● **YOUR GOAL**
Filter the listing below down to the lines that contain the string "направление", and copy each of those lines. The match is case-sensitive.

● **DATA SUPPLIED**
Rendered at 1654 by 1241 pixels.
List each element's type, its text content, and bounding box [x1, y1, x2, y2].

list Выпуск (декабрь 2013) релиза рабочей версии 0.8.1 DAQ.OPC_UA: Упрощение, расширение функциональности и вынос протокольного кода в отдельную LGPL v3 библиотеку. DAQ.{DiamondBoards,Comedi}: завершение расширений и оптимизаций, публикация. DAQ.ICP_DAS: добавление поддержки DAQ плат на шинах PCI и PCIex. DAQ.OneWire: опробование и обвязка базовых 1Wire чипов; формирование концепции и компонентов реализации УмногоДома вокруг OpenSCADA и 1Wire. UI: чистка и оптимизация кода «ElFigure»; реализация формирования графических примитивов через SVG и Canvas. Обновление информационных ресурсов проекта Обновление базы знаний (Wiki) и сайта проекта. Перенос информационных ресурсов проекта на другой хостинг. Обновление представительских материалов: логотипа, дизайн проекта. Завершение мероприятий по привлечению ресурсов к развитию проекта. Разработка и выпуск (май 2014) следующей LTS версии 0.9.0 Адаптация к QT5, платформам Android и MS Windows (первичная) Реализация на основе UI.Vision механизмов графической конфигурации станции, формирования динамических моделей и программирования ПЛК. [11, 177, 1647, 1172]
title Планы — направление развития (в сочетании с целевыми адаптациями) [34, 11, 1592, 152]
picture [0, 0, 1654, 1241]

● **OUTPUT FOR THIS TASK**
title Планы — направление развития (в сочетании с целевыми адаптациями) [34, 11, 1592, 152]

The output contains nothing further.